__Task prompt__.
Exactly as written, set down the lines from the top of the entries through the line bearing "pinky pip: (744, 267)", with every picture left out.
[Data to process]
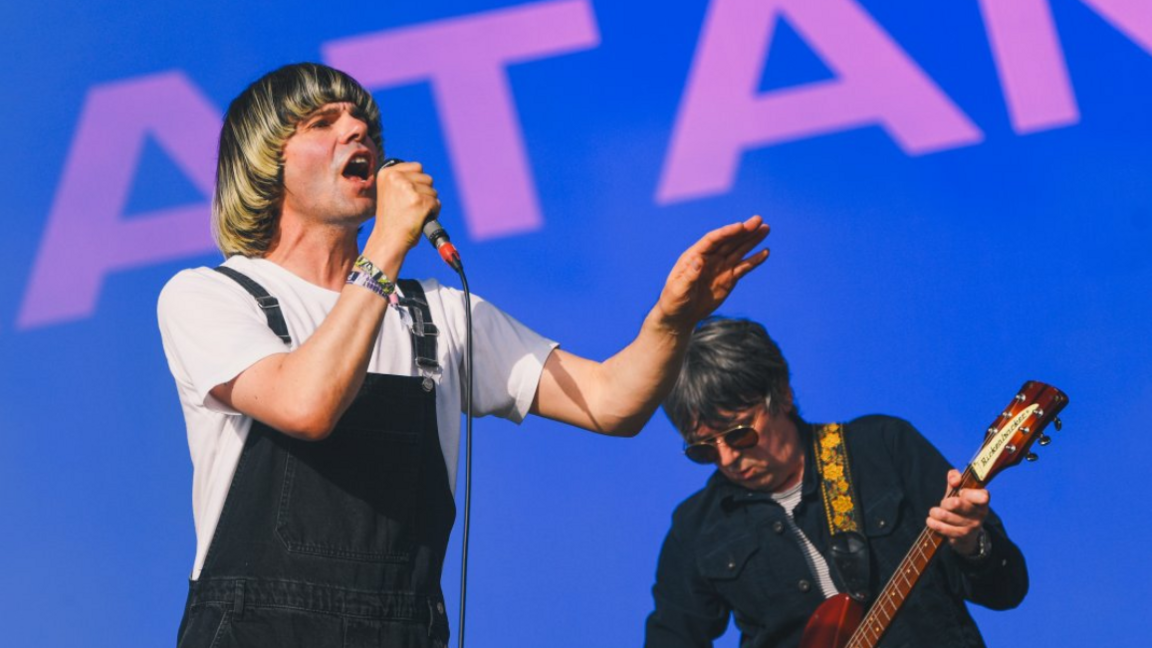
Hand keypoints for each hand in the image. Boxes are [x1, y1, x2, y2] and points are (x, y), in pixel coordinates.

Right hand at [366, 161, 439, 261]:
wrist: (388, 239)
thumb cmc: (391, 220)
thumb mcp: (390, 193)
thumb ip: (403, 181)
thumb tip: (424, 176)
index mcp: (387, 173)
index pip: (417, 167)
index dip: (418, 182)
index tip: (411, 194)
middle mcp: (396, 178)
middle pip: (427, 178)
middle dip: (425, 192)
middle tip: (412, 207)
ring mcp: (408, 189)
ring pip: (433, 191)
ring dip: (429, 202)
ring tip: (415, 213)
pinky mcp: (419, 201)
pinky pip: (436, 203)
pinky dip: (433, 212)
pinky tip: (421, 219)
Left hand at [653, 215, 769, 329]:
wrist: (680, 315)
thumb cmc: (674, 301)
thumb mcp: (678, 289)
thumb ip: (689, 275)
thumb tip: (699, 260)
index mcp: (694, 256)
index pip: (712, 240)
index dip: (727, 232)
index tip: (741, 226)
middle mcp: (709, 258)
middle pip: (729, 241)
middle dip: (744, 231)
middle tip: (759, 220)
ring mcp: (720, 267)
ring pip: (739, 250)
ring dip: (752, 240)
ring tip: (766, 229)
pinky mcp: (729, 278)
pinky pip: (744, 267)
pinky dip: (755, 260)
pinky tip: (765, 252)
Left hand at [927, 469, 989, 555]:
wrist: (966, 532)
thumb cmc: (961, 505)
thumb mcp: (958, 490)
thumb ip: (955, 478)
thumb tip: (954, 479)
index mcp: (982, 500)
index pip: (982, 496)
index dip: (967, 493)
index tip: (960, 492)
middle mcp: (981, 513)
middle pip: (956, 504)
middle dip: (945, 502)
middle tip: (943, 504)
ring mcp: (972, 526)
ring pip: (947, 516)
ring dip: (936, 513)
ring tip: (933, 512)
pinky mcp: (963, 536)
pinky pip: (945, 529)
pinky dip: (934, 523)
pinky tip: (930, 520)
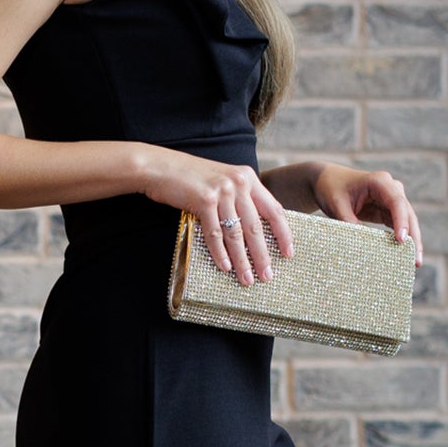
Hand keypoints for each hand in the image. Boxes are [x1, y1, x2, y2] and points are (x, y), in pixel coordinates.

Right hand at [144, 152, 294, 287]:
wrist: (159, 166)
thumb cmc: (189, 178)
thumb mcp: (221, 181)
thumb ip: (238, 198)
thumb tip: (250, 229)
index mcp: (248, 178)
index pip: (274, 209)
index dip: (283, 234)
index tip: (288, 254)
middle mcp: (239, 183)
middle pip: (256, 226)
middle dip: (262, 255)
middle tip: (267, 275)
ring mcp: (222, 191)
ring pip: (236, 233)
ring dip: (242, 260)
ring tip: (246, 279)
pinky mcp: (204, 200)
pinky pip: (215, 233)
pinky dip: (220, 253)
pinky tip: (225, 267)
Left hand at [310, 163, 423, 267]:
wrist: (326, 181)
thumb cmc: (331, 190)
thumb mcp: (337, 206)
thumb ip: (349, 223)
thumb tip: (362, 247)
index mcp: (379, 182)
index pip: (396, 202)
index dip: (401, 221)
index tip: (401, 240)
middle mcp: (391, 189)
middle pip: (407, 213)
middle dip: (414, 237)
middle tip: (416, 260)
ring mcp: (391, 199)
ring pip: (407, 222)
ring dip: (411, 242)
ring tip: (415, 263)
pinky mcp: (387, 210)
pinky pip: (398, 226)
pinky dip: (401, 240)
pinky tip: (404, 256)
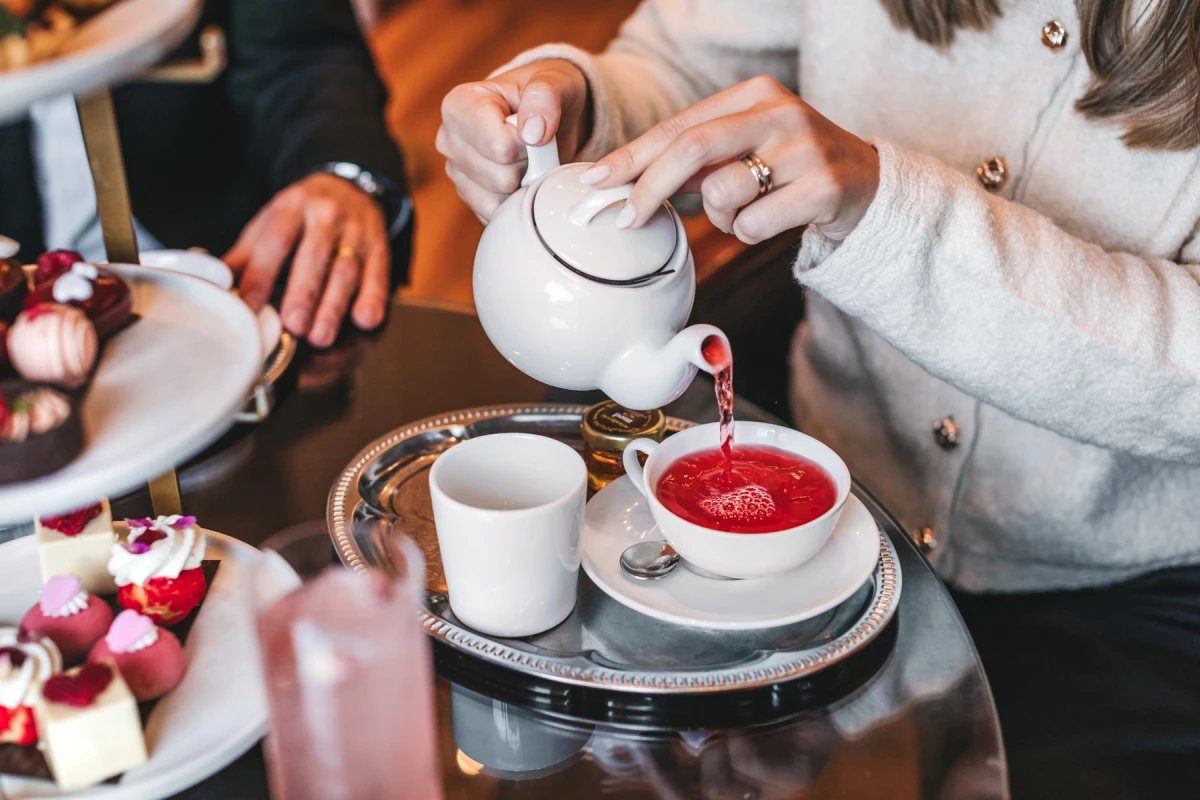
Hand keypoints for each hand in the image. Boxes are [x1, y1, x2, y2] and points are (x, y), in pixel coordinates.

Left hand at [224, 173, 390, 347]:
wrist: (350, 188)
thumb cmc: (301, 215)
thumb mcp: (269, 224)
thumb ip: (245, 257)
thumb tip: (213, 288)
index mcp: (291, 207)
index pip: (275, 242)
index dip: (261, 276)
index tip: (250, 306)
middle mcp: (326, 216)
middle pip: (314, 257)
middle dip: (304, 294)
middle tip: (294, 327)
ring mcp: (356, 232)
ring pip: (346, 270)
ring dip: (334, 306)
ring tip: (320, 336)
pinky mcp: (379, 247)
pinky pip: (378, 274)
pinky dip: (373, 298)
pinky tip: (364, 320)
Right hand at [437, 59, 590, 220]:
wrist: (544, 116)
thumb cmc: (544, 95)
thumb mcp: (553, 83)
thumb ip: (544, 98)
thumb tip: (533, 133)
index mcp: (459, 105)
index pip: (498, 145)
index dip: (528, 144)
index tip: (535, 128)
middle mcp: (449, 139)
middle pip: (499, 177)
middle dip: (527, 164)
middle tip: (533, 145)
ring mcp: (456, 171)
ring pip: (498, 199)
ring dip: (523, 183)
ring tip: (526, 158)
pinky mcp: (469, 196)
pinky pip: (496, 214)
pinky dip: (516, 200)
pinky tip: (520, 177)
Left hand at [580, 75, 878, 243]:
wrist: (868, 186)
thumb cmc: (790, 170)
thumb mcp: (745, 150)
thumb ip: (696, 159)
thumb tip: (627, 180)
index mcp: (753, 95)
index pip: (677, 126)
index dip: (630, 156)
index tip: (594, 180)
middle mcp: (779, 112)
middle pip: (691, 150)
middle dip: (650, 189)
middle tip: (628, 220)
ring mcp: (803, 148)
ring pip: (722, 192)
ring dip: (718, 218)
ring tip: (742, 213)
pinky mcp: (823, 186)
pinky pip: (753, 224)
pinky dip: (748, 233)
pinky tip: (771, 221)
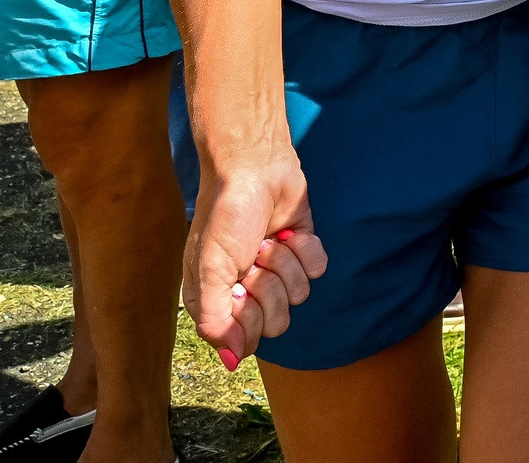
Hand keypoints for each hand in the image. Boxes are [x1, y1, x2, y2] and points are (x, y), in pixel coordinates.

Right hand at [185, 151, 326, 367]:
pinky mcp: (303, 249)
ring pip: (299, 294)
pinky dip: (306, 248)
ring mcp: (278, 270)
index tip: (239, 289)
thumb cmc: (225, 216)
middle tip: (256, 258)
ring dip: (285, 262)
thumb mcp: (209, 271)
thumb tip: (232, 360)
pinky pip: (319, 268)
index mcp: (219, 300)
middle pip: (277, 322)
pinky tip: (291, 231)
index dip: (248, 317)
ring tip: (269, 239)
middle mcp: (248, 290)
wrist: (255, 168)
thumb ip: (215, 320)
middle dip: (270, 287)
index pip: (245, 339)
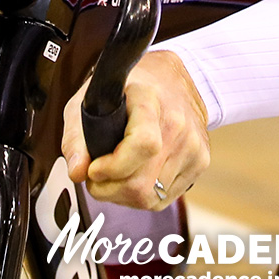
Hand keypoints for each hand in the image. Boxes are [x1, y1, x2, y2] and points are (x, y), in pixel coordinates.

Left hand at [62, 50, 210, 209]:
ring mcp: (193, 145)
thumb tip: (78, 172)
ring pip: (151, 197)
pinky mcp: (201, 161)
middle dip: (109, 189)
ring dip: (123, 195)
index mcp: (150, 100)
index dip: (114, 166)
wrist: (172, 79)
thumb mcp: (92, 99)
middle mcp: (178, 124)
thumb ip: (77, 136)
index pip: (143, 144)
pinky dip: (143, 196)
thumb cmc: (128, 89)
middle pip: (143, 182)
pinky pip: (164, 199)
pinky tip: (134, 176)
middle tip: (96, 177)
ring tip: (114, 176)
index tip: (94, 169)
[/Data to process]
__The completed task__.
Hand keypoints for each hand in the image. Boxes are [x1, y1, x2, y2] and points are (x, y), in pixel coordinates.

Right hand at [366, 161, 439, 261]:
wrist: (388, 239)
thumb cmc: (391, 220)
thumb mcp: (390, 193)
thumb ip: (403, 181)
thumb tip: (424, 176)
index mcp: (387, 173)
index pip: (417, 167)
index dip: (418, 182)
index tip: (411, 194)
middle mcp: (396, 178)
middle pip: (427, 178)
middle dip: (425, 192)
middle tip: (412, 207)
ring mcp: (408, 189)
ring pip: (433, 191)
ring dip: (429, 202)
ring tip: (415, 213)
pinky mcp: (419, 201)
pinky pip: (436, 203)
pinky dip: (433, 212)
pinky tip: (421, 219)
Left hand at [653, 215, 769, 329]:
wrist: (680, 315)
thumb cmc: (674, 301)
thumb mcp: (678, 289)
thumb ip: (689, 275)
thumb tip: (699, 260)
index mcp: (694, 256)
index pip: (712, 240)
index dip: (727, 232)
index tip: (741, 226)
middle mcp: (709, 258)
middle pip: (729, 241)
middle dip: (744, 231)
middle tip: (759, 220)
ring mcp: (720, 267)
ring pip: (739, 250)
ring dip: (752, 240)
ring tip: (766, 229)
pinky mcp: (729, 278)
pinky pip: (744, 267)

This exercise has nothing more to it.